George gave Luke no chance to finish his question. “I’m TK-pos, no pink in my folder. Zero pink for this kid.”
“You’ve seen your folder?” Luke asked.
“Don’t need to. I’m awesome. Watch this.”
There was no swami-like concentration, the kid just stood there, but an extraordinary thing happened. (It seemed extraordinary to Luke, at least, although neither of the girls seemed particularly impressed.) The cloud of minges circling George’s head blew backward, forming a kind of cometary tail, as if they had been struck by a gust of strong wind. Only there was no wind.
“See?” he said. “TK-pos in action. Only it doesn’t last long.”
True enough.

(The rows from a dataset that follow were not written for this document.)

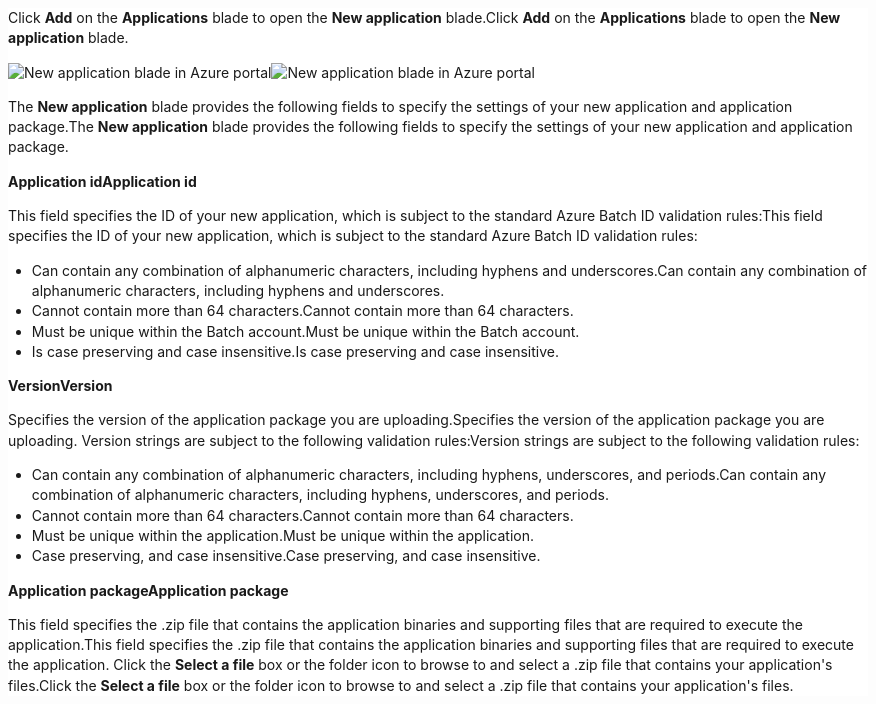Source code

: <span data-ttu-id="d76fe-192">Click **Add** on the **Applications** blade to open the **New application** blade.</span><span class="sxs-lookup"><span data-stu-id="d76fe-192">Click **Add** on the **Applications** blade to open the **New application** blade.</span></span>

<span data-ttu-id="d76fe-193">![New application blade in Azure portal][5]</span><span class="sxs-lookup"><span data-stu-id="d76fe-193">![New application blade in Azure portal][5]</span></span>

<span data-ttu-id="d76fe-194">The **New application** blade provides the following fields to specify the settings of your new application and application package.</span><span class="sxs-lookup"><span data-stu-id="d76fe-194">The **New application** blade provides the following fields to specify the settings of your new application and application package.</span></span>

<span data-ttu-id="d76fe-195">**Application id**</span><span class="sxs-lookup"><span data-stu-id="d76fe-195">**Application id**</span></span>

<span data-ttu-id="d76fe-196">This field specifies the ID of your new application, which is subject to the standard Azure Batch ID validation rules:</span><span class="sxs-lookup"><span data-stu-id="d76fe-196">This field specifies the ID of your new application, which is subject to the standard Azure Batch ID validation rules:</span></span>

* <span data-ttu-id="d76fe-197">Can contain any combination of alphanumeric characters, including hyphens and underscores.</span><span class="sxs-lookup"><span data-stu-id="d76fe-197">Can contain any combination of alphanumeric characters, including hyphens and underscores.</span></span>
* <span data-ttu-id="d76fe-198">Cannot contain more than 64 characters.</span><span class="sxs-lookup"><span data-stu-id="d76fe-198">Cannot contain more than 64 characters.</span></span>
* <span data-ttu-id="d76fe-199">Must be unique within the Batch account.</span><span class="sxs-lookup"><span data-stu-id="d76fe-199">Must be unique within the Batch account.</span></span>
* <span data-ttu-id="d76fe-200">Is case preserving and case insensitive.</span><span class="sxs-lookup"><span data-stu-id="d76fe-200">Is case preserving and case insensitive.</span></span>

<span data-ttu-id="d76fe-201">**Version**</span><span class="sxs-lookup"><span data-stu-id="d76fe-201">**Version**</span></span>

<span data-ttu-id="d76fe-202">Specifies the version of the application package you are uploading.</span><span class="sxs-lookup"><span data-stu-id="d76fe-202">Specifies the version of the application package you are uploading.</span></span> <span data-ttu-id="d76fe-203">Version strings are subject to the following validation rules:</span><span class="sxs-lookup"><span data-stu-id="d76fe-203">Version strings are subject to the following validation rules:</span></span>

* <span data-ttu-id="d76fe-204">Can contain any combination of alphanumeric characters, including hyphens, underscores, and periods.</span><span class="sxs-lookup"><span data-stu-id="d76fe-204">Can contain any combination of alphanumeric characters, including hyphens, underscores, and periods.</span></span>
* <span data-ttu-id="d76fe-205">Cannot contain more than 64 characters.</span><span class="sxs-lookup"><span data-stu-id="d76fe-205">Cannot contain more than 64 characters.</span></span>
* <span data-ttu-id="d76fe-206">Must be unique within the application.</span><span class="sxs-lookup"><span data-stu-id="d76fe-206">Must be unique within the application.</span></span>
* <span data-ttu-id="d76fe-207">Case preserving, and case insensitive.</span><span class="sxs-lookup"><span data-stu-id="d76fe-207">Case preserving, and case insensitive.</span></span>

<span data-ttu-id="d76fe-208">**Application package**</span><span class="sxs-lookup"><span data-stu-id="d76fe-208">**Application package**</span></span>

<span data-ttu-id="d76fe-209">This field specifies the .zip file that contains the application binaries and supporting files that are required to execute the application.</span><span class="sxs-lookup"><span data-stu-id="d76fe-209">This field specifies the .zip file that contains the application binaries and supporting files that are required to execute the application.</span></span> <span data-ttu-id="d76fe-210">Click the **Select a file** box or the folder icon to browse to and select a .zip file that contains your application's files.</span><span class="sxs-lookup"><span data-stu-id="d76fe-210">Click the **Select a file** box or the folder icon to browse to and select a .zip file that contains your application's files.</span></span>


[api_net]: http://msdn.microsoft.com/library/azure/mt348682.aspx
[api_net_mgmt]: https://msdn.microsoft.com/library/azure/mt463120.aspx
[api_rest]: http://msdn.microsoft.com/library/azure/dn820158.aspx
[batch_mgmt_nuget]: https://www.nuget.org/packages/Microsoft.Azure.Management.Batch/
[github_samples]: https://github.com/Azure/azure-batch-samples
[storage_pricing]: https://azure.microsoft.com/pricing/details/storage/
[net_appops]: https://msdn.microsoft.com/library/azure/microsoft.azure.batch.applicationoperations.aspx
[net_appops_listappsummaries]: https://msdn.microsoft.com/library/azure/microsoft.azure.batch.applicationoperations.listapplicationsummaries.aspx
[net_cloudpool]: https://msdn.microsoft.com/library/azure/microsoft.azure.batch.cloudpool.aspx
[net_cloudpool_pkgref]: https://msdn.microsoft.com/library/azure/microsoft.azure.batch.cloudpool.applicationpackagereferences.aspx
[net_cloudtask]: https://msdn.microsoft.com/library/microsoft.azure.batch.cloudtask.aspx
[net_cloudtask_pkgref]: https://msdn.microsoft.com/library/microsoft.azure.batch.cloudtask.applicationpackagereferences.aspx
[net_nodestate]: https://msdn.microsoft.com/library/azure/microsoft.azure.batch.computenode.state.aspx
[net_pkgref]: https://msdn.microsoft.com/library/azure/microsoft.azure.batch.applicationpackagereference.aspx
[portal]: https://portal.azure.com
[rest_applications]: https://msdn.microsoft.com/library/azure/mt643945.aspx
[rest_add_pool]: https://msdn.microsoft.com/library/azure/dn820174.aspx
[rest_add_pool_with_packages]: https://msdn.microsoft.com/library/azure/dn820174.aspx#bk_apkgreference
[1]: https://docstestmedia1.blob.core.windows.net/azure-media/articles/batch/media/batch-application-packages/app_pkg_01.png "Application packages high-level diagram"
[2]: https://docstestmedia1.blob.core.windows.net/azure-media/articles/batch/media/batch-application-packages/app_pkg_02.png "Applications tile in Azure portal"
[3]: https://docstestmedia1.blob.core.windows.net/azure-media/articles/batch/media/batch-application-packages/app_pkg_03.png "Applications blade in Azure portal"
[4]: https://docstestmedia1.blob.core.windows.net/azure-media/articles/batch/media/batch-application-packages/app_pkg_04.png "Application details blade in Azure portal"
[5]: https://docstestmedia1.blob.core.windows.net/azure-media/articles/batch/media/batch-application-packages/app_pkg_05.png "New application blade in Azure portal"
[7]: https://docstestmedia1.blob.core.windows.net/azure-media/articles/batch/media/batch-application-packages/app_pkg_07.png "Update or delete packages drop-down in Azure portal"
[8]: https://docstestmedia1.blob.core.windows.net/azure-media/articles/batch/media/batch-application-packages/app_pkg_08.png "New application package blade in Azure portal"
[9]: https://docstestmedia1.blob.core.windows.net/azure-media/articles/batch/media/batch-application-packages/app_pkg_09.png "No linked Storage account alert"
[10]: https://docstestmedia1.blob.core.windows.net/azure-media/articles/batch/media/batch-application-packages/app_pkg_10.png "Choose storage account blade in Azure portal"
[11]: https://docstestmedia1.blob.core.windows.net/azure-media/articles/batch/media/batch-application-packages/app_pkg_11.png "Update package blade in Azure portal"
[12]: https://docstestmedia1.blob.core.windows.net/azure-media/articles/batch/media/batch-application-packages/app_pkg_12.png "Delete package confirmation dialog in Azure portal"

The minges were already back, circling him and only kept off by the bug-dope he was wearing.
“That second shot you took at the basket,” Luke said. “Could you have made it go in?”
George shook his head, looking regretful.
“I wish they’d bring in a really powerful TK-pos,” Iris said. Her meet-the-new-kid excitement had collapsed. She looked tired and scared and older than her age, which Luke put at around fifteen. “One who could teleport us the fuck out of here.” She sat down on one of the picnic table’s benches and put a hand over her eyes.
Kalisha sat down and put an arm around her. “No, come on, it’s going to be okay.”
“No it isn’t,” Iris said. “Look at this, I’m a pincushion!” She held out her arms. There were two Band-Aids on the left one, and three on the right. Then she gave her eyes a brisk rub and put on what Luke supposed was her game face. “So, new kid—can you move things around on purpose?”
Luke had never talked about the mind-over-matter stuff—also known as psychokinesis—except with his parents. His mom said it would freak people out if they knew. His dad said it was the least important thing about him. Luke agreed with both points, but these kids weren’t freaked, and in this place it was important. That was clear.